Without including any pictures, write out all the entries exactly.

------

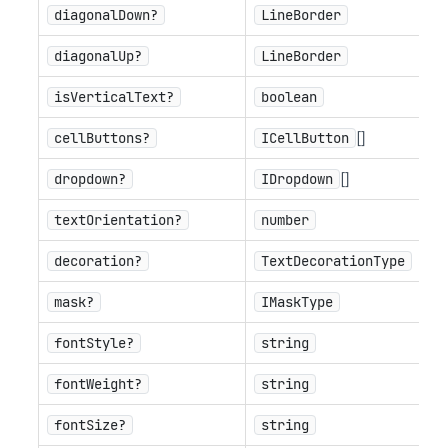
diagonalDown?
LineBorder
diagonalUp?
LineBorder
isVerticalText?
boolean
[]
cellButtons?
ICellButton
[]
dropdown?
IDropdown
textOrientation?
number
decoration?
TextDecorationType
mask?
IMaskType
fontStyle?
string
fontWeight?
string
fontSize?
string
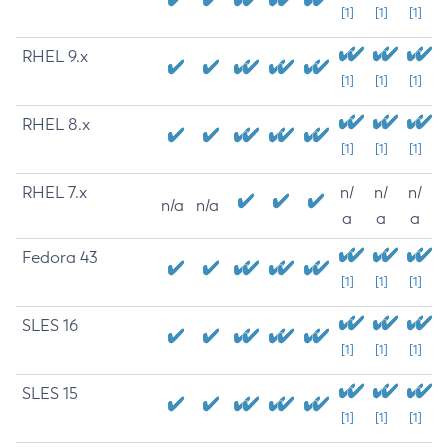
[1]
[1]
[1]
RHEL 9.x
[1]
[1]
[1]
RHEL 8.x
[1]
[1]
[1]
RHEL 7.x
n/
n/
n/
n/a
n/a
a
a
a
Fedora 43
[1]
[1]
[1]
SLES 16
[1]
[1]
[1]
SLES 15
[1]
[1]
[1]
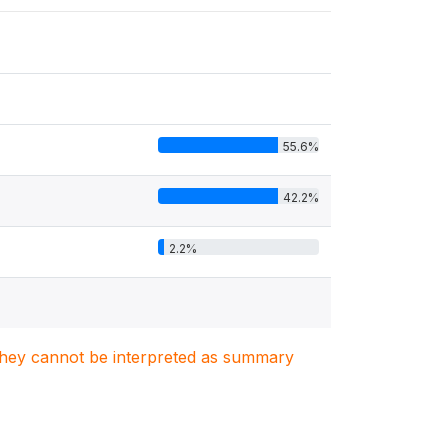
55.6%
42.2%
2.2%
. They cannot be interpreted as summary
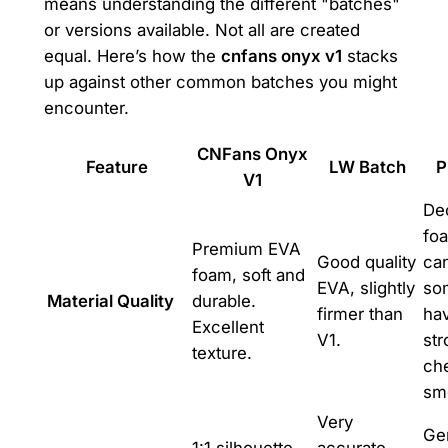
means understanding the different "batches"
or versions available. Not all are created
equal. Here’s how the
cnfans onyx v1
stacks
up against other common batches you might
encounter.
CNFans Onyx
Feature
LW Batch
P
V1
De
foa
Premium EVA
Good quality
ca
foam, soft and
EVA, slightly
so
Material Quality
durable.
firmer than
ha
Excellent
V1.
str
texture.
ch
sme
Very
Gen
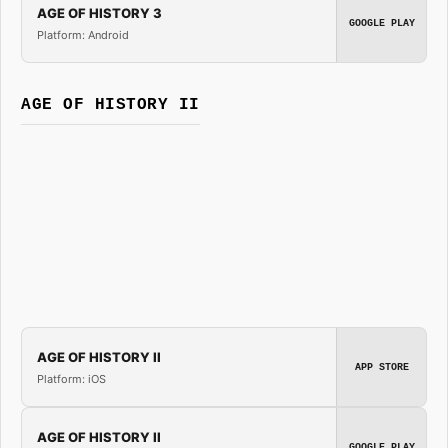
AGE OF HISTORY 3
GOOGLE PLAY
Platform: Android
AGE OF HISTORY II
AGE OF HISTORY II
APP STORE
Platform: iOS
AGE OF HISTORY II
GOOGLE PLAY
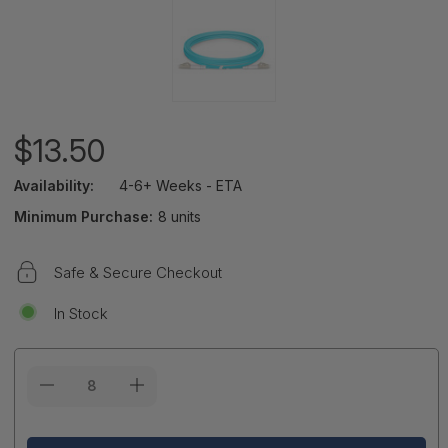
$13.50
Availability:
4-6+ Weeks - ETA
Minimum Purchase:
8 units
Safe & Secure Checkout
In Stock
Current
Stock:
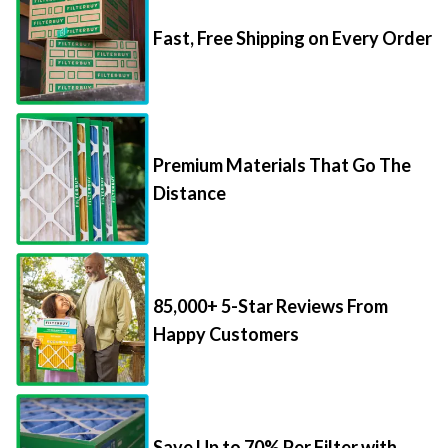
Fast, Free Shipping on Every Order
Premium Materials That Go The
Distance
85,000+ 5-Star Reviews From
Happy Customers
Save Up to 70% Per Filter with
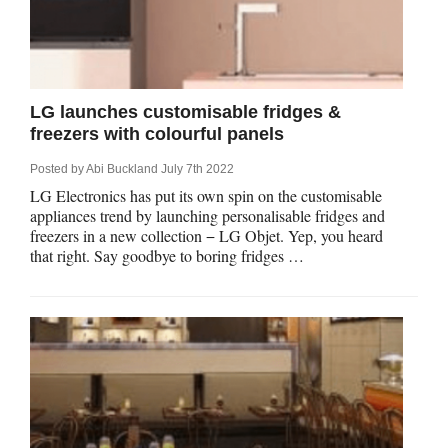
LG launches customisable fridges &
freezers with colourful panels
Posted by
Abi Buckland
July 7th 2022
LG Electronics has put its own spin on the customisable
appliances trend by launching personalisable fridges and
freezers in a new collection − LG Objet. Yep, you heard
that right. Say goodbye to boring fridges …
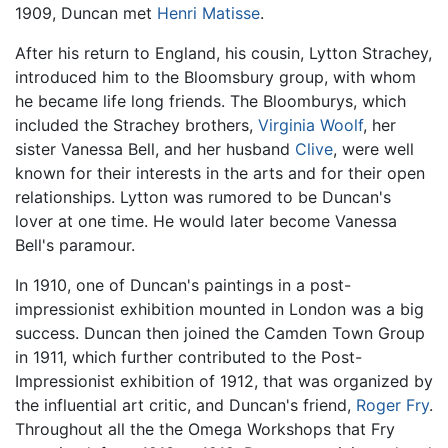
1909, Duncan met
Henri Matisse
.
After his return to England, his cousin, Lytton Strachey,
introduced him to the Bloomsbury group, with whom
he became life long friends. The Bloomburys, which
included the Strachey brothers,
Virginia Woolf
, her
sister Vanessa Bell, and her husband
Clive
, were well
known for their interests in the arts and for their open
relationships. Lytton was rumored to be Duncan's
lover at one time. He would later become Vanessa
Bell's paramour.
In 1910, one of Duncan's paintings in a post-
impressionist exhibition mounted in London was a big
success. Duncan then joined the Camden Town Group
in 1911, which further contributed to the Post-
Impressionist exhibition of 1912, that was organized by
the influential art critic, and Duncan's friend,
Roger Fry
.
Throughout all the the Omega Workshops that Fry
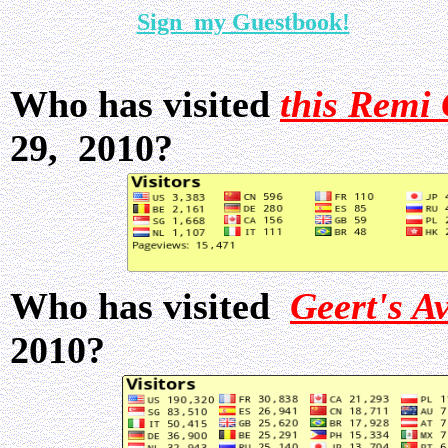
Sign my Guestbook!
Who has visited
this Remi 
29, 2010?
Who has visited
Geert's A
2010?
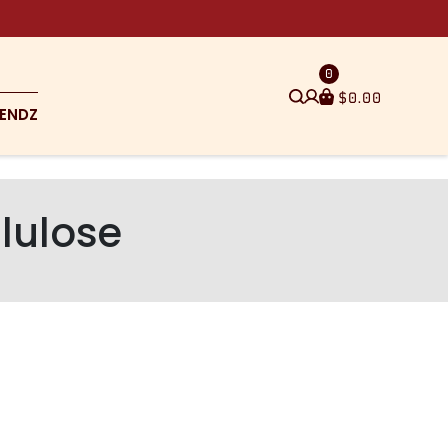
0
$
0.00
ENDZ
lulose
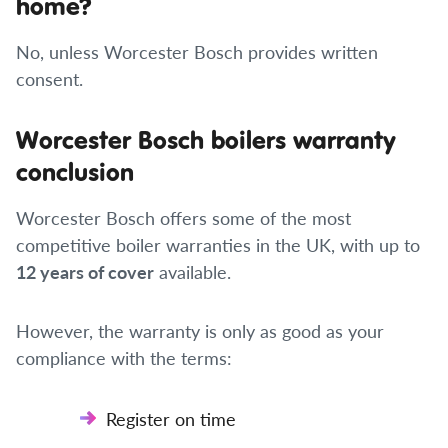
home?
No, unless Worcester Bosch provides written
consent.
Worcester Bosch boilers warranty
conclusion
Worcester Bosch offers some of the most
competitive boiler warranties in the UK, with up to
12 years of cover
available.
However, the warranty is only as good as your
compliance with the terms:
Register on time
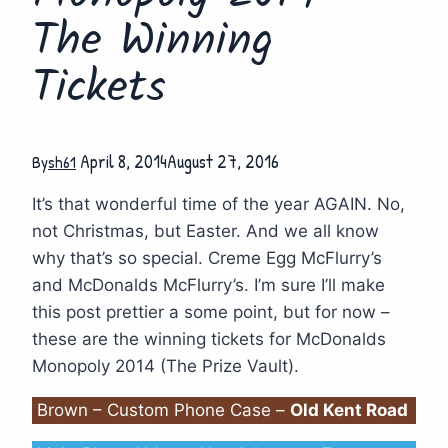
The Winning
Tickets
April 8, 2014
August 27, 2016
By
sh61
It’s that wonderful time of the year AGAIN. No,
not Christmas, but Easter. And we all know
why that’s so special. Creme Egg McFlurry’s
and McDonalds McFlurry’s. I’m sure I’ll make
this post prettier a some point, but for now –
these are the winning tickets for McDonalds
Monopoly 2014 (The Prize Vault).
Brown – Custom Phone Case –
Old Kent Road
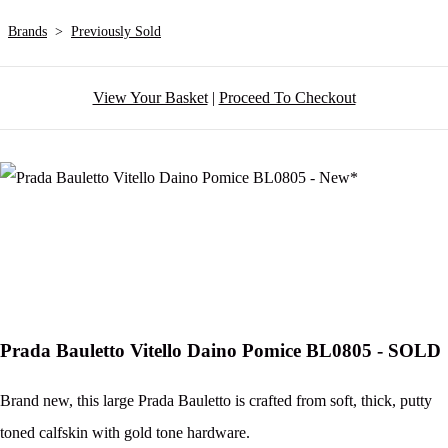
Brands
>
Previously Sold
View Your Basket
|
Proceed To Checkout
Prada Bauletto Vitello Daino Pomice BL0805 - SOLD
Brand new, this large Prada Bauletto is crafted from soft, thick, putty
toned calfskin with gold tone hardware.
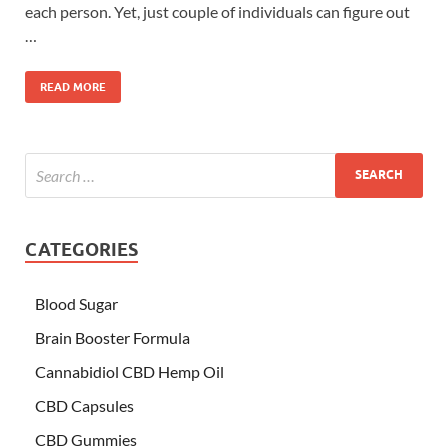
each person. Yet, just couple of individuals can figure out
…
READ MORE
CATEGORIES
Blood Sugar
Brain Booster Formula
Cannabidiol CBD Hemp Oil
CBD Capsules
CBD Gummies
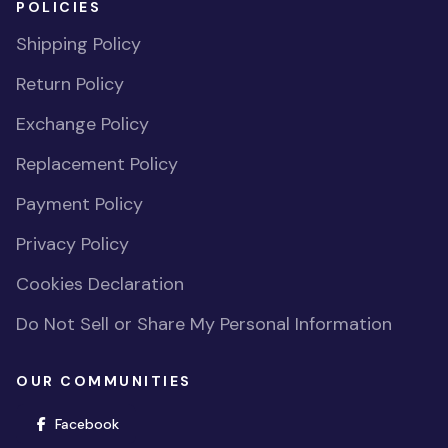
POLICIES
Shipping Policy
Return Policy
Exchange Policy
Replacement Policy
Payment Policy
Privacy Policy
Cookies Declaration
Do Not Sell or Share My Personal Information
OUR COMMUNITIES
(opens in new window)
Facebook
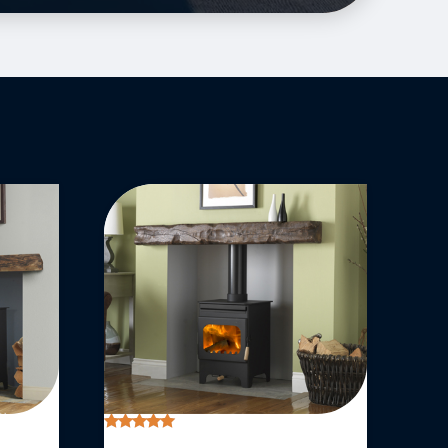
Rated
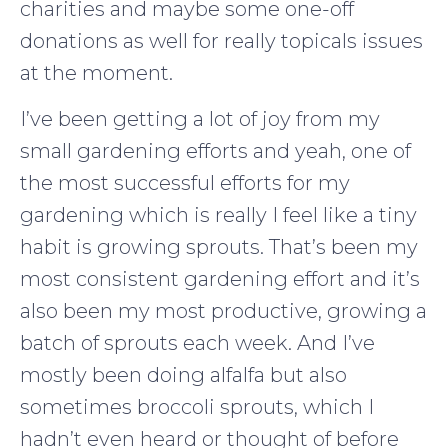
charities and maybe some one-off
donations as well for really topicals issues
at the moment.
I’ve been getting a lot of joy from my
small gardening efforts and yeah, one of
the most successful efforts for my
gardening which is really I feel like a tiny
habit is growing sprouts. That’s been my
most consistent gardening effort and it’s
also been my most productive, growing a
batch of sprouts each week. And I’ve
mostly been doing alfalfa but also
sometimes broccoli sprouts, which I
hadn’t even heard or thought of before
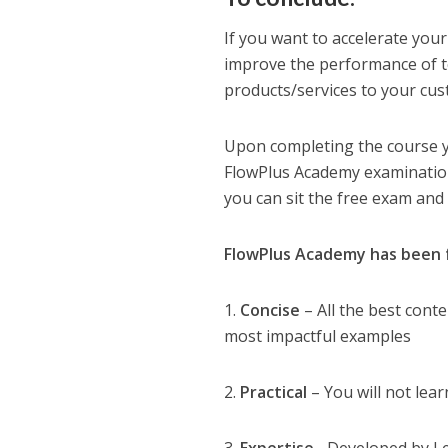
If you want to accelerate your
improve the performance of t
products/services to your cust
Upon completing the course yo
FlowPlus Academy examination 
you can sit the free exam and
FlowPlus Academy has been f
1.
Concise
– All the best cont
most impactful examples
2.
Practical
– You will not lear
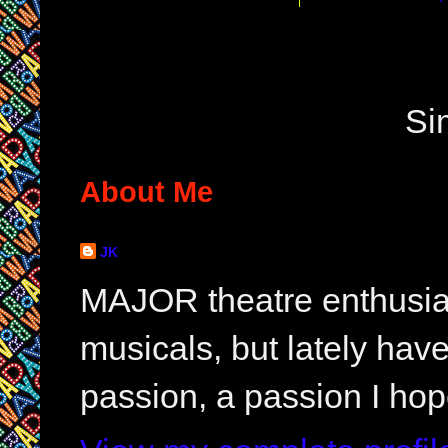
Si
About Me
JK
MAJOR theatre enthusias
musicals, but lately hav
passion, a passion I hop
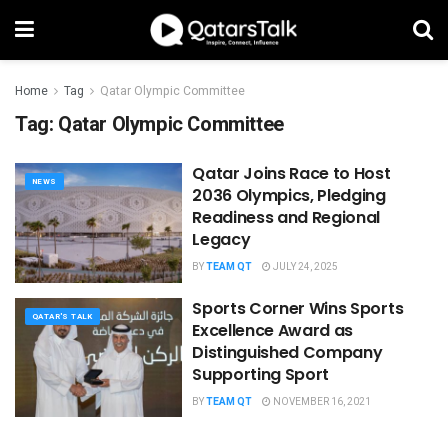
Home
Tag
Qatar Olympic Committee
Tag:
Qatar Olympic Committee
Qatar Joins Race to Host
NEWS
2036 Olympics, Pledging
Readiness and Regional
Legacy
BY
TEAM QT
JULY 24, 2025
Sports Corner Wins ​​Sports
QATAR'S TALK
Excellence Award as
Distinguished Company
Supporting Sport
BY
TEAM QT
NOVEMBER 16, 2021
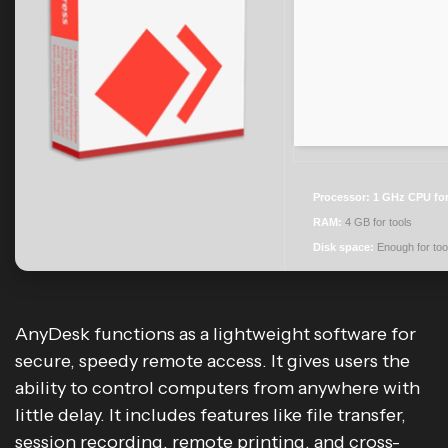
Processor:
1 GHz CPU for
RAM:
4 GB for tools
Disk space:
Enough for too
AnyDesk functions as a lightweight software for
secure, speedy remote access. It gives users the
ability to control computers from anywhere with
little delay. It includes features like file transfer,
session recording, remote printing, and cross-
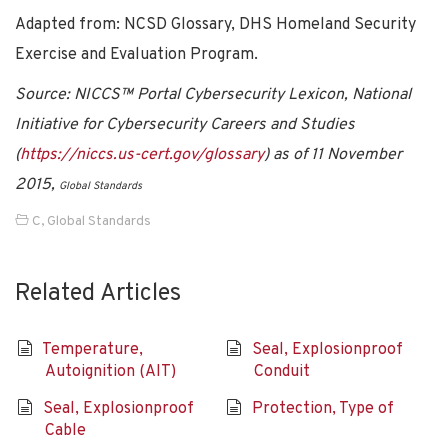
Adapted from: NCSD Glossary, DHS Homeland Security
Exercise and Evaluation Program.
Source: NICCS™ Portal Cybersecurity Lexicon, National
Initiative for Cybersecurity Careers and Studies
(
https://niccs.us-cert.gov/glossary
) as of 11 November
2015,
Global Standards
C
,
Global Standards
Related Articles
Temperature,
Seal, Explosionproof
Autoignition (AIT)
Conduit
Seal, Explosionproof
Protection, Type of
Cable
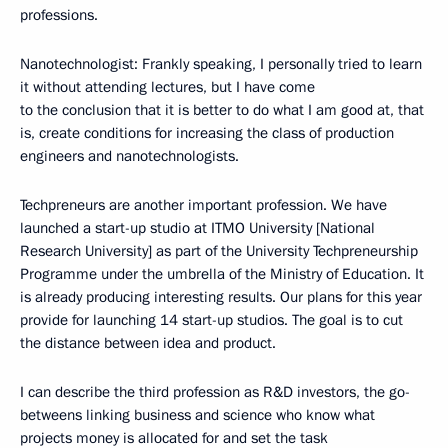
professions.
Nanotechnologist: Frankly speaking, I personally tried to learn
it without attending lectures, but I have come
to the conclusion that it is better to do what I am good at, that
is, create conditions for increasing the class of production
engineers and nanotechnologists.
Techpreneurs are another important profession. We have
launched a start-up studio at ITMO University [National
Research University] as part of the University Techpreneurship
Programme under the umbrella of the Ministry of Education. It
is already producing interesting results. Our plans for this year
provide for launching 14 start-up studios. The goal is to cut
the distance between idea and product.
I can describe the third profession as R&D investors, the go-
betweens linking business and science who know what
projects money is allocated for and set the task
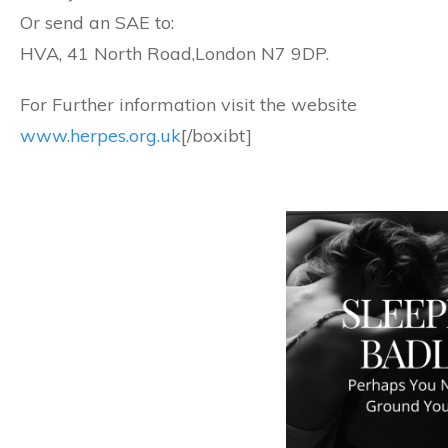
Or send an SAE to:
HVA, 41 North Road,London N7 9DP.
For Further information visit the website
www.herpes.org.uk
[/boxibt]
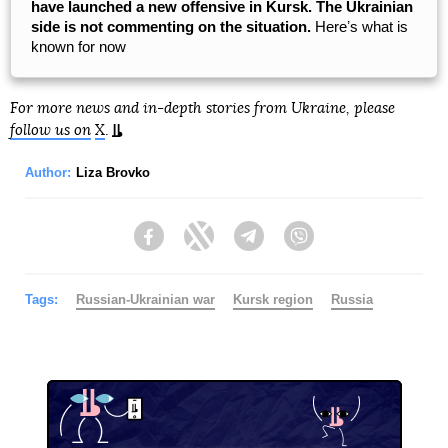
have launched a new offensive in Kursk. The Ukrainian
side is not commenting on the situation.
Hereʼs what is
known for now
For more news and in-depth stories from Ukraine, please
follow us on
X
.
Author:
Liza Brovko
Facebook
Twitter
Telegram
Viber
Tags:
Russian-Ukrainian war
Kursk region
Russia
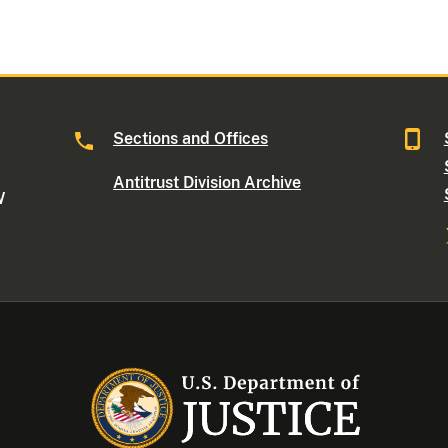
Sections and Offices
Antitrust Division Archive
W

------

[EXERCISE RESULT]
diagonalDown?
LineBorder
diagonalUp?
LineBorder
isVerticalText?
boolean
[]
cellButtons?
ICellButton
[]
dropdown?
IDropdown
textOrientation?
number
decoration?
TextDecorationType
mask?
IMaskType
fontStyle?
string
fontWeight?
string
fontSize?
string
[1]
[1]
[1]
RHEL 9.x
[1]
[1]
[1]
RHEL 8.x
[1]
[1]
[1]
RHEL 7.x
n/
n/
n/
n/a
n/a
a
a
a
Fedora 43
[1]
[1]
[1]
SLES 16
[1]
[1]
[1]
SLES 15
[1]
[1]
[1]
55.6%
42.2%
2.2%
. They cannot be interpreted as summary
means understanding the different "batches"
or versions available. Not all are created
equal. Here’s how the
cnfans onyx v1
stacks
up against other common batches you might
encounter.
CNFans Onyx
Feature
LW Batch
P
V1
De
foa
Premium EVA
Good quality
ca
foam, soft and
EVA, slightly
so
Material Quality
durable.
firmer than
ha
Excellent
V1.
str
texture.
ch
sme
Very
Gen
AGE OF HISTORY 3
GOOGLE PLAY
Platform: Android
AGE OF HISTORY II
AGE OF HISTORY II
APP STORE
Platform: iOS
AGE OF HISTORY II
GOOGLE PLAY
$13.50
Availability:
4-6+ Weeks - ETA
Minimum Purchase:
8 units
Safe & Secure Checkout
In Stock
Current
Stock:
Fast, Free Shipping on Every Order
Premium Materials That Go The
Distance
85,000+ 5-Star Reviews From
Happy Customers
Save Up to 70% Per Filter with
LG launches customisable fridges &
freezers with colourful panels
Posted by
Abi Buckland
July 7th 2022
LG Electronics has put its own spin on the customisable
appliances trend by launching personalisable fridges and
freezers in a new collection − LG Objet. Yep, you heard
that right. Say goodbye to boring fridges …
1909, Duncan met
Henri Matisse
.
After his return to England, his cousin, Lytton Strachey,
introduced him to the Bloomsbury group, with whom
he became life long friends. The Bloomburys, which
included the Strachey brothers,
Virginia Woolf
, her
sister Vanessa Bell, and her husband
Clive
, were well
known for their interests in the arts and for their open
relationships. Lytton was rumored to be Duncan's
lover at one time. He would later become Vanessa
Bell's paramour.
In 1910, one of Duncan's paintings in a post-
impressionist exhibition mounted in London was a big
success. Duncan then joined the Camden Town Group
in 1911, which further contributed to the Post-
Impressionist exhibition of 1912, that was organized by
the influential art critic, and Duncan's friend,
Roger Fry
.
Throughout all the the Omega Workshops that Fry
Sign my Guestbook!
Who has visited
this Remi 
29, 2010?
Who has visited
Geert's A
2010?
0
$
0.00
ENDZ
lulose
home?
No, unless Worcester Bosch provides written
consent.
Worcester Bosch boilers warranty
conclusion
Worcester Bosch offers some of the most
competitive boiler warranties in the UK, with up to
12 years of cover
available.
However, the warranty is only as good as your
compliance with the terms:
Register on time
The Winning
Tickets
April 8, 2014
August 27, 2016
By
sh61
It’s that wonderful time of the year AGAIN. No,
not Christmas, but Easter. And we all know
why that’s so special. Creme Egg McFlurry’s
and McDonalds McFlurry’s. I’m sure I’ll make
this post prettier a some point, but for now –
these are the winning tickets for McDonalds
Monopoly 2014 (The Prize Vault).
Brown – Custom Phone Case –
Old Kent Road
Brands
>
Previously Sold
View Your Basket
|
Proceed To Checkout
Prada Bauletto Vitello Daino Pomice BL0805 - SOLD
Brand new, this large Prada Bauletto is crafted from soft, thick, putty
toned calfskin with gold tone hardware.
each person. Yet, just couple of individuals can figure out
…
READ MORE
CATEGORIES
Blood Sugar
Brain Booster Formula
Cannabidiol CBD Hemp Oil
CBD Capsules
CBD Gummies
POLICIES
Shipping Policy
Return Policy
Exchange Policy
Replacement Policy
Payment Policy
Privacy Policy
Cookies Declaration
Do Not Sell or Share My Personal Information
OUR COMMUNITIES
(opens in new window)
Facebook
Rated
charities and maybe some one-off
donations as well for really topicals issues
at the moment.
I’ve been getting a lot of joy from my
small gardening efforts and yeah, one of
the most successful efforts for my
gardening which is really I feel like a tiny
habit is growing sprouts. That’s been my
most consistent gardening effort and it’s
also been my most productive, growing a
batch of sprouts each week. And I’ve
mostly been doing alfalfa but also
sometimes broccoli sprouts, which I
hadn’t even heard or thought of before
If you want to accelerate your
improve the performance of t
products/services to your cust
Upon completing the course yo
FlowPlus Academy examination 
you can sit the free exam and
FlowPlus Academy has been f
1.
Concise
– All the best cont
most impactful examples
2.
Practical
– You will not lear
Si
About Me
JK
MAJOR theatre enthusias
musicals, but lately hav
passion, a passion I hop
Home
Tag
Qatar Olympic Committee
Tag:
Qatar Olympic Committee
Qatar Joins Race to Host
NEWS
2036 Olympics, Pledging
Readiness and Regional
Legacy
BY
TEAM QT
JULY 24, 2025
Sports Corner Wins ​​Sports
QATAR'S TALK
Excellence Award as
Distinguished Company
Supporting Sport
BY
TEAM QT
NOVEMBER 16, 2021
Processor:
1 GHz CPU for
RAM:
4 GB for tools
Disk space:
Enough for too
AnyDesk functions as a lightweight software for
secure, speedy remote access. It gives users the
ability to control computers from anywhere with
little delay. It includes features like file transfer,
session recording, remote printing, and cross-
Adapted from: NCSD Glossary, DHS Homeland Security
Exercise and Evaluation Program.
Source: NICCS™ Portal Cybersecurity Lexicon, National
Initiative for Cybersecurity Careers and Studies
(
https://niccs.us-cert.gov/glossary
) as of 11 November
2015,
Global Standards
C
,
Global Standards
Related Articles
Temperature,
Seal, Explosionproof
Autoignition (AIT)
Conduit
Seal, Explosionproof
Protection, Type of
Cable
professions.
Nanotechnologist: Frankly speaking, I personally tried to learn
it without attending lectures, but I have come
to the conclusion that it is better to do what I am good at, that
is, create conditions for increasing the class of production
engineers and nanotechnologists.
Techpreneurs are another important profession. We have
launched a start-up studio at ITMO University [National
Research University] as part of the University Techpreneurship
Programme under the umbrella of the Ministry of Education. It
is already producing interesting results. Our plans for this year
provide for launching 14 start-up studios. The goal is to cut
the distance between idea and product.
I can describe the third profession as R&D investors, the go-
betweens linking business and science who know what
projects money is allocated for and set the task
Or send an SAE to:
HVA, 41 North Road,London N7 9DP.
For Further information visit the website
www.herpes.org.uk
[/boxibt]
have launched a new offensive in Kursk. The Ukrainian
side is not commenting on the situation.
Hereʼs what is
known for now
For more news and in-depth stories from Ukraine, please
follow us on
X
.
Author:
Liza Brovko
Facebook
Twitter
Telegram
Viber
Tags:
Russian-Ukrainian war
Kursk region
Russia
Sections and Offices
Antitrust Division Archive
W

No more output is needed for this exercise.